Return all of the following data lines without changing anything.

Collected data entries
-*-*-
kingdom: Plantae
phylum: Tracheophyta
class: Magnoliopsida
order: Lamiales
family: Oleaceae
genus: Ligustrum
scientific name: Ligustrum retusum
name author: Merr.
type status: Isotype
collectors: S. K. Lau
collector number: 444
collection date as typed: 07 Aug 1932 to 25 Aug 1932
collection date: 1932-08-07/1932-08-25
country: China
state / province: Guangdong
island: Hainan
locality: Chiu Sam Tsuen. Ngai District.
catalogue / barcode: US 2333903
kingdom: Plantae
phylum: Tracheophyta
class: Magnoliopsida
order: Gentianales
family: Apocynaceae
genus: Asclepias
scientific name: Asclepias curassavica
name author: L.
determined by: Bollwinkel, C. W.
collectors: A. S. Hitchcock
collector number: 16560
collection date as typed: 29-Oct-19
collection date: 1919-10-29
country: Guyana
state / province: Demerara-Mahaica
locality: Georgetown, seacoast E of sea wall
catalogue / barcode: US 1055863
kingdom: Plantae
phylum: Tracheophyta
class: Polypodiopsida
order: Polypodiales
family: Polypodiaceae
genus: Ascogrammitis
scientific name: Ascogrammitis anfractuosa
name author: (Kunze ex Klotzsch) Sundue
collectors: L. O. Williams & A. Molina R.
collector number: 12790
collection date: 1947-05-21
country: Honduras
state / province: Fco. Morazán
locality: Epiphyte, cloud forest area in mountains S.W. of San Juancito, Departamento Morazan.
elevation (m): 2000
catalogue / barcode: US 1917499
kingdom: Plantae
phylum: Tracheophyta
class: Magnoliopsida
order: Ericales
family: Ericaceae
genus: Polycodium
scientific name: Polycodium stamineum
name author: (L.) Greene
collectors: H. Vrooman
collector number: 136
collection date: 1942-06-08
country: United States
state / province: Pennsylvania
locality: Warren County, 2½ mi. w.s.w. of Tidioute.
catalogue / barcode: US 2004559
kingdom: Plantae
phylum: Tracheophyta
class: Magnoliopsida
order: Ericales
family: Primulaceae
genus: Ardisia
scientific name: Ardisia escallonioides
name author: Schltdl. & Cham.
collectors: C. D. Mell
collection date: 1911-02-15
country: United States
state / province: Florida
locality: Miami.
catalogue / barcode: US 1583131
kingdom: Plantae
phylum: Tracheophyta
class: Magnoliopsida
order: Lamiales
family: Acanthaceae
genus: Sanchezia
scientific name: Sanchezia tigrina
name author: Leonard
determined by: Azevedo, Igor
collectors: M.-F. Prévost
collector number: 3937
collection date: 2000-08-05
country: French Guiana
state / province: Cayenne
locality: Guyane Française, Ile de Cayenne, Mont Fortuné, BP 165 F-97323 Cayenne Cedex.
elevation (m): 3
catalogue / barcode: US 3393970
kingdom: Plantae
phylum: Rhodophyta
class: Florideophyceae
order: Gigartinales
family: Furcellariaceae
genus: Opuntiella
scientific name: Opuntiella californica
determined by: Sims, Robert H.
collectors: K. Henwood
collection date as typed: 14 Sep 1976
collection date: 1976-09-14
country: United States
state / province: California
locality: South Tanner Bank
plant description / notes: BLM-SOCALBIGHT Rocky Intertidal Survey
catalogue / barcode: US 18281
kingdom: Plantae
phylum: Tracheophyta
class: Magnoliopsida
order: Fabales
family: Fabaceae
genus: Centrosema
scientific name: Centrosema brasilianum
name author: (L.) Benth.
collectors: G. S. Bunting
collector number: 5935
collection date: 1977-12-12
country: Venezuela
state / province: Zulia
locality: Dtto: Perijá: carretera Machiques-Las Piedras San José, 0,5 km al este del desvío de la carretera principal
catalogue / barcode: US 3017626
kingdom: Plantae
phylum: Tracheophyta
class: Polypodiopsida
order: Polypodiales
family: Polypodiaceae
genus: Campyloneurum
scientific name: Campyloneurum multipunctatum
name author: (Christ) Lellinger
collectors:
-*-*-
• [SOLVED EXERCISE]:
kingdom: Plantae
phylum: Tracheophyta
class: Magnoliopsida
order: Lamiales
family: Oleaceae
genus: Ligustrum
scientific name: Ligustrum retusum
name author: Merr.
type status: Isotype
collectors: S. K. Lau
collector number: 444
collection date as typed: 07 Aug 1932 to 25 Aug 1932
collection date: 1932-08-07/1932-08-25
country: China
state / province: Guangdong
island: Hainan
locality: Chiu Sam Tsuen. Ngai District.
catalogue / barcode: US 2333903
kingdom: Plantae
phylum: Tracheophyta
class: Magnoliopsida
order: Gentianales
family: Apocynaceae
genus: Asclepias
scientific name: Asclepias curassavica
name author: L.
determined by: Bollwinkel, C. W.
collectors: A. S. Hitchcock
collector number: 16560
collection date as typed: 29-Oct-19
collection date: 1919-10-29
country: Guyana
state / province: Demerara-Mahaica
locality: Georgetown, seacoast E of sea wall
catalogue / barcode: US 1055863
kingdom: Plantae
phylum: Tracheophyta
class: Polypodiopsida
order: Polypodiales
family: Polypodiaceae
genus: Ascogrammitis
scientific name: Ascogrammitis anfractuosa
name author: (Kunze ex Klotzsch) Sundue
collectors: L. O. Williams & A. Molina R.
collector number: 12790
collection date: 1947-05-21
country: Honduras
state / province: Fco. Morazán
locality: Epiphyte, cloud forest area in mountains S.W. of San Juancito, Departamento Morazan.
elevation (m): 2000
catalogue / barcode: US 1917499
kingdom: Plantae
phylum: Tracheophyta
class: Magnoliopsida
order: Ericales
family: Ericaceae
genus: Polycodium
scientific name: Polycodium stamineum
name author: (L.) Greene
collectors: H. Vrooman
collector number: 136
collection date: 1942-06-08
country: United States
state / province: Pennsylvania
locality: Warren County, 2½ mi. w.s.w. of Tidioute.
catalogue / barcode: US 2004559
kingdom: Plantae
phylum: Tracheophyta
class: Magnoliopsida
order: Ericales
family: Primulaceae
genus: Ardisia
scientific name: Ardisia escallonioides
name author: Schltdl. & Cham.
collectors: C. D. Mell
collection date: 1911-02-15
country: United States
state / province: Florida
locality: Miami.
catalogue / barcode: US 1583131
kingdom: Plantae
phylum: Tracheophyta
class: Magnoliopsida
order: Lamiales
family: Acanthaceae
genus: Sanchezia
scientific name: Sanchezia tigrina
name author: Leonard
determined by: Azevedo, Igor
collectors: M.-F. Prévost
collector number: 3937
collection date: 2000-08-05
country: French Guiana
state / province: Cayenne
locality: Guyane Française, Ile de Cayenne, Mont Fortuné, BP 165 F-97323 Cayenne Cedex.
elevation (m): 3
catalogue / barcode: US 3393970
kingdom: Plantae
phylum: Rhodophyta
class: Florideophyceae
order: Gigartinales
family: Furcellariaceae
genus: Opuntiella
scientific name: Opuntiella californica
determined by: Sims, Robert H.
collectors: K. Henwood
collection date as typed: 14 Sep 1976
collection date: 1976-09-14
country: United States
state / province: California
locality: South Tanner Bank
plant description / notes: BLM-SOCALBIGHT Rocky Intertidal Survey
catalogue / barcode: US 18281
kingdom: Plantae
phylum: Tracheophyta
class: Magnoliopsida
order: Fabales
family: Fabaceae
genus: Centrosema
scientific name: Centrosema brasilianum
name author: (L.) Benth.
collectors: G. S. Bunting
collector number: 5935
collection date: 1977-12-12
country: Venezuela
state / province: Zulia
locality: Dtto: Perijá: carretera Machiques-Las Piedras San José, 0,5 km al este del desvío de la carretera principal
catalogue / barcode: US 3017626
kingdom: Plantae
phylum: Tracheophyta
class: Polypodiopsida
order: Polypodiales
family: Polypodiaceae
genus: Campyloneurum
scientific name: Campyloneurum multipunctatum
name author: (Christ) Lellinger
collectors:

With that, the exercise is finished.